**Selected passage**
-- Start --
A law of Ukraine is primary legislation in Ukraine adopted by the Verkhovna Rada and signed by the president. Laws of Ukraine support and supplement the fundamental law of country, Constitution of Ukraine. Some laws were codified into Civil Code, Criminal Code and so on.

For procedural reasons Verkhovna Rada also issues resolutions that explain how legal documents should be presented to parliament. Bills are usually considered by the Verkhovna Rada following the procedure of three readings; the President of Ukraine must sign a law before it can be officially promulgated. After laws are published in Holos Ukrayiny they come into force officially the next day. The Verkhovna Rada can take the decision on final adoption of the bill after the first or second reading if the bill is considered as such that does not require refinement. It can also apply the rare procedure of the second first reading, which opens the possibility for a radical revision of the bill, its structure, and key provisions.

Codified Laws
There are over 20 codices of law that are active in Ukraine.
 Air[space] Code (2011, 1993)
 Tax Code (2010)
 Budget Code (2010, 2001)
 Code of Administrative Proceedings (2005)
 Civil Procedural Code (2004, 1963)
 Criminal Executive Code (2003)
 Civil Code (2003, 1963)
 Economic Code (2003)
 Customs Code (2002, 1991)
 Family Code (2002)
 Land Code (2001, 1990, 1970)
 Criminal Code (2001, 1960)
 Water Code (1995, 1972)
 Maritime Code (1995)
 Code on Subsoil (bowels of the Earth) (1994)
-- End --
Part of a data file
-- Start --
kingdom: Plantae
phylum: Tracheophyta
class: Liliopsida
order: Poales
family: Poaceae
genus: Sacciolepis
-- End --
**Brief**
Please say, according to the passage above on laws of Ukraine, when laws officially come into force after being published in Holos Ukrayiny.

**Problem solution**
They come into force officially the next day.